Retail credit exposure of non-banking finance companies (NBFCs) stood at Rs. 5.0 trillion as on March 31, 2016 registering an annual growth of 19.9% as against 14.8% in FY2015. The growth was supported by the revival of credit growth in the new commercial vehicle (CV) segment, passenger vehicle (PV) and gold loan segment while growth in the microfinance, mortgage and used CV segment continued to remain healthy. Credit growth in the tractor segment witnessed a sharp drop during FY2016 on account of weak monsoons and moderation in rural demand, while credit off-take in the Construction Equipment (CE) segment continued to display weakness.
“Overall, in FY2017, ICRA expects NBFC retail credit to grow by 19-22% buoyed by improving prospects of the CV segment, gold loan and passenger vehicle segments while microfinance and mortgage segments are likely to exhibit healthy double digit growth; other segments including tractors and CE could registered modest revival in the latter part of the year” says Karthik Srinivasan, Co-head Financial Sector Ratings, ICRA.
“We believe that NBFCs are expected to be faced with increased competitive pressures, as banks expanded its retail credit at a faster pace than in the past, given the pressures in the corporate segment. However, NBFCs’ niche positioning, differentiated product offering, good market knowledge and large customer outreach would continue to enable them to tap opportunities.” added Karthik Srinivasan.
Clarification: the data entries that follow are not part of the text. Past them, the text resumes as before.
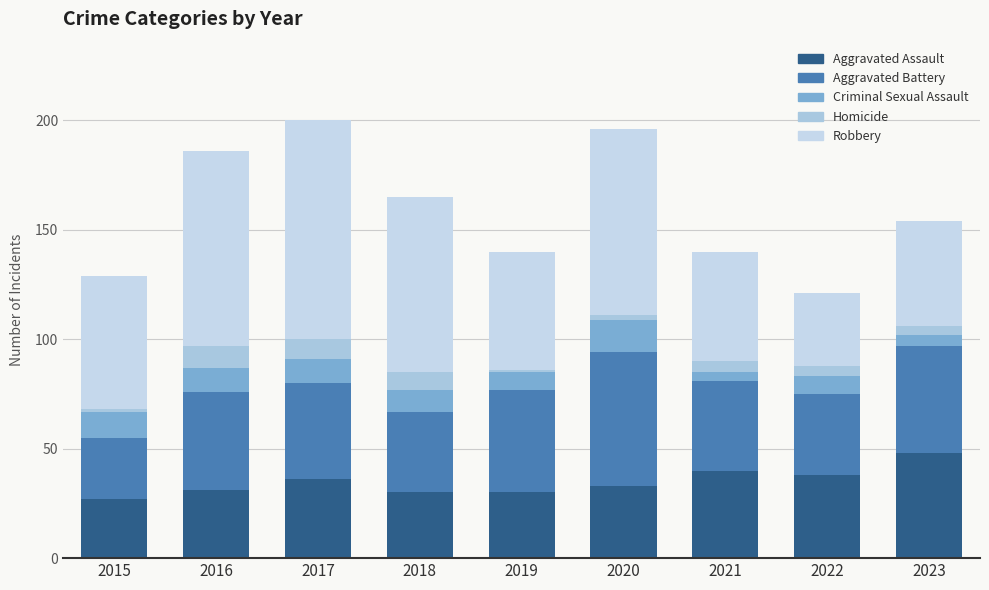

Count the Homicide values in the range 2 to 8.

5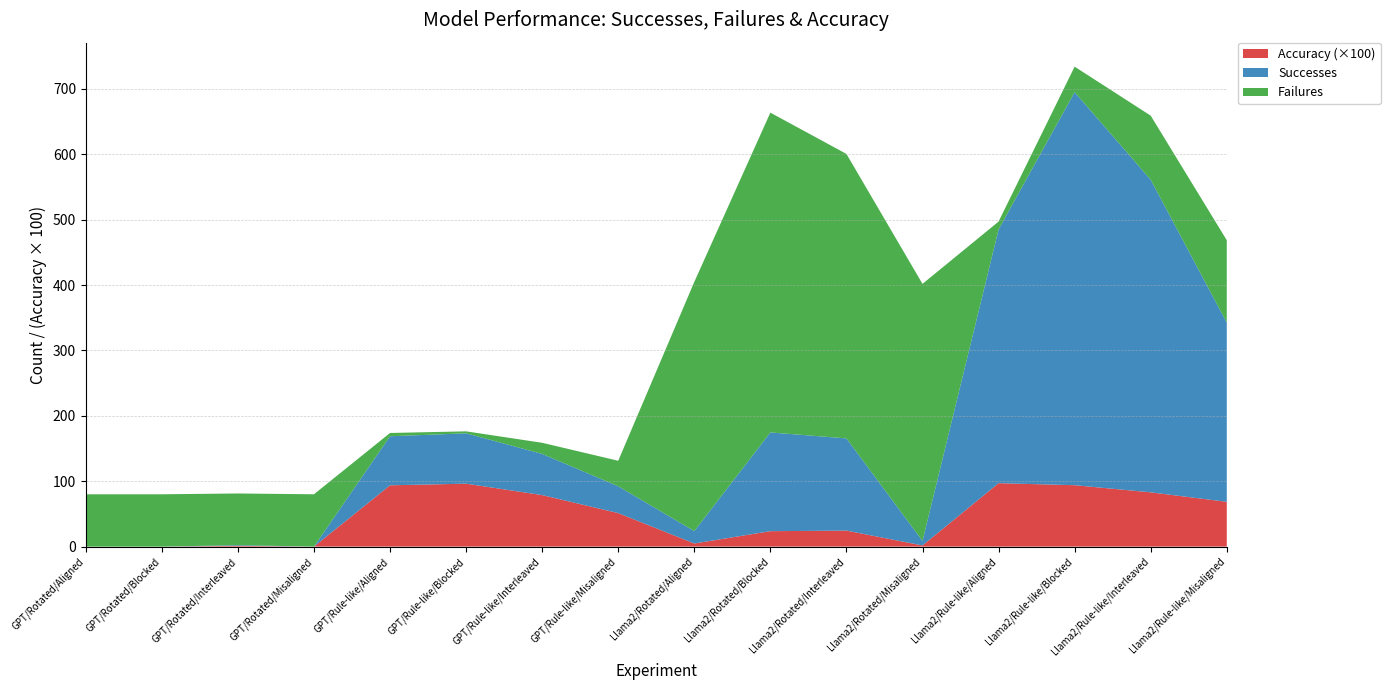

Reading right to left, extract all data points from this chart.

Successes: 274.0	478.0	601.0	388.0	7.0	141.0	151.0	19.0	41.0	63.0	77.0	75.0	0.0	1.0	0.0	0.0
Failures: 126.0	98.0	39.0	12.0	393.0	435.0	489.0	381.0	39.0	17.0	3.0	5.0	80.0	79.0	80.0	80.0
Accuracy: 0.7	0.8	0.9	1.0	0.0	0.2	0.2	0.0	0.5	0.8	1.0	0.9	0.0	0.0	0.0	0.0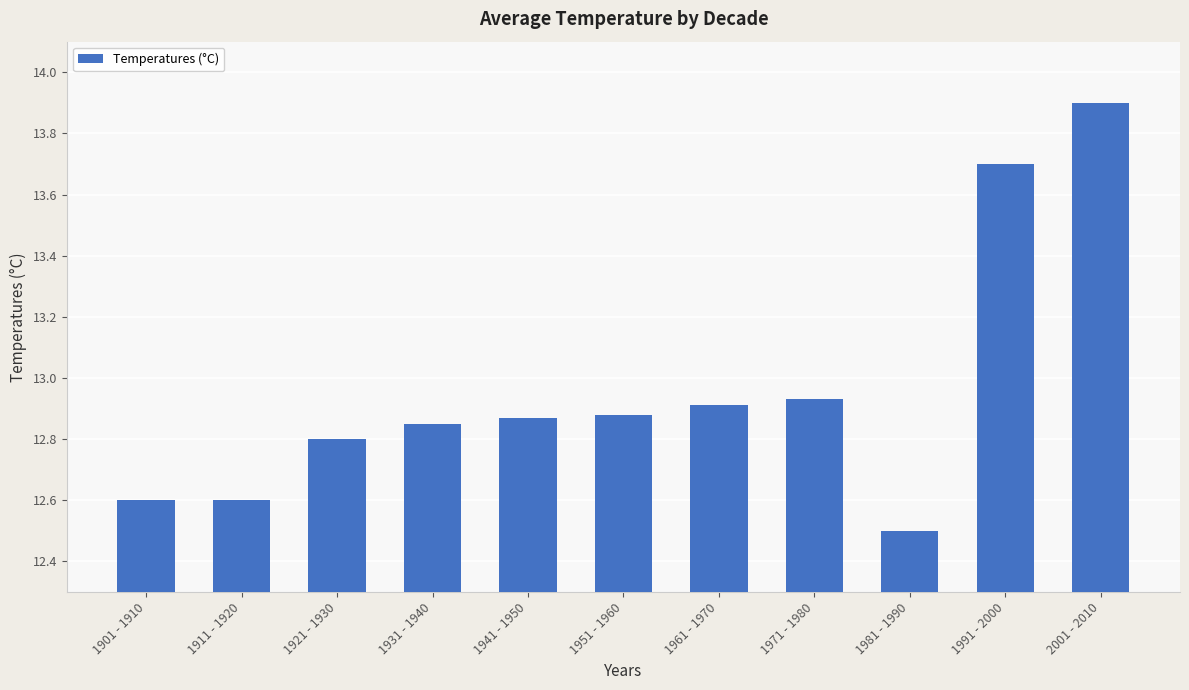

What is the label of the 10th bar from the right?

1911 - 1920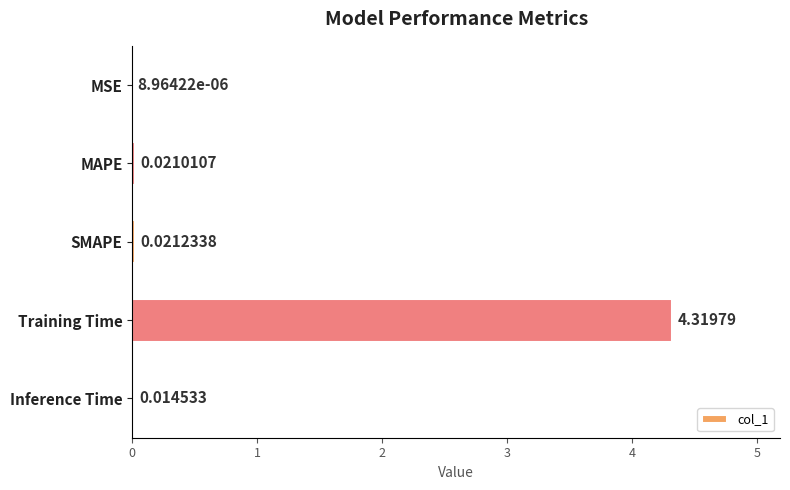

What is the sum of the values at Training Time and MAPE?

4.3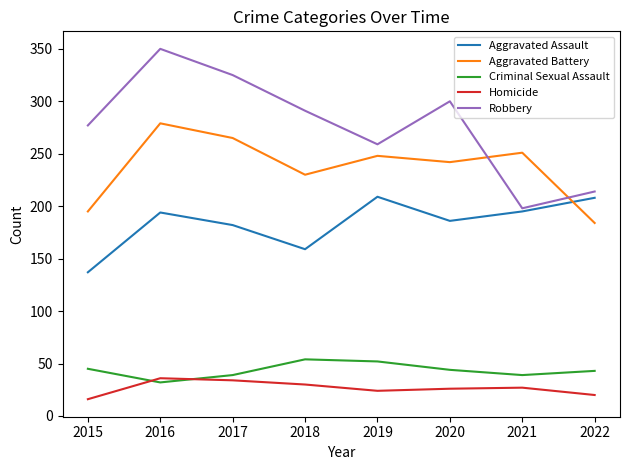

At which category does Robbery reach its first local peak?

2016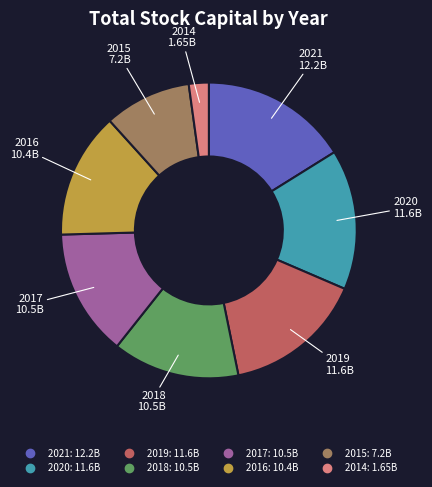

Is 2018 the majority of the pie?

No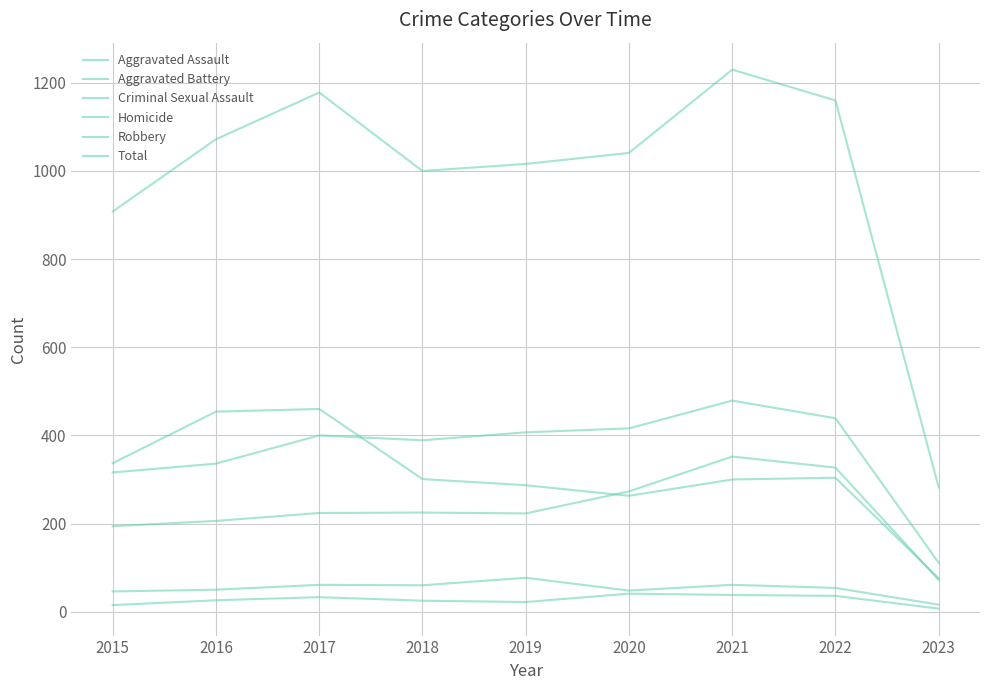

At which category is the sum across all series the highest?

2021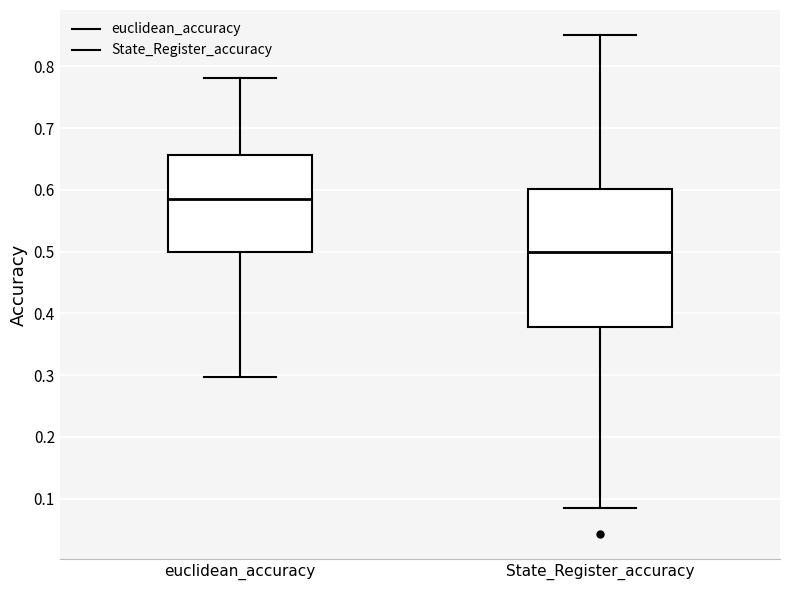

Which box has the lowest median line?

State_Register_accuracy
NBFCs’ 90+ day delinquencies (excluding MFIs) moderated to 5.4% as on March 31, 2016 as compared to a stable level of 5.7-5.8% witnessed over the previous 2-3 quarters. Delinquencies reduced or remained largely range bound in all major asset classes barring the LAP segment, which registered a steady increase. Overall in FY2016, delinquency forward flows moderated; the above along with an expected improvement in operating environment in the current financial year, delinquencies are likely to reduce further.
The banking system remains the primary source of funding for retail-focussed NBFCs, accounting for close to 42% of the total resource profile as on March 31, 2016, with market instruments i.e., non-convertible debentures and commercial papers accounted for 34% and 11%, while securitization /assignments accounted for about 8% of the borrowings. “Given the taxation related changes and widening of the investor base, ICRA expects some renewed interest in securitisation transactions; the share of the same in the overall funding profile of NBFCs is expected to go up in the future.” says Kalpesh Gada, Senior Vice President, ICRA.
Overall, the capitalization levels of retail-focused NBFCs have remained adequate with the ratio of net worth to managed assets at ~15.4% as on March 31, 2016. Although in FY2017 credit growth could pick up pace (to 19-22%) and internal capital generation could drop to ~10%, the ratio of net worth to managed assets for retail-focused NBFCs is likely to remain adequate at around 15.0%, in ICRA’s view.
Return on average assets(RoA) for retail NBFCs moderated to about 1.7% in FY2016 from 1.8% in FY2015 due higher credit/provision costs and increase in operating expenses, which to an extent offset the improvement in the interest spread (due to reduction in cost of funds). Going forward, ICRA expects NBFCs to witness some improvement in operating efficiencies, which to an extent would compensate for the expected increase in the credit costs as they move to tighter NPA recognition norms. “Ability to maintain a good interest spread in a competitive business environment would be critical for incremental RoA as it is expected to remain at about 1.6-1.7% in the near to medium term” added Kalpesh Gada.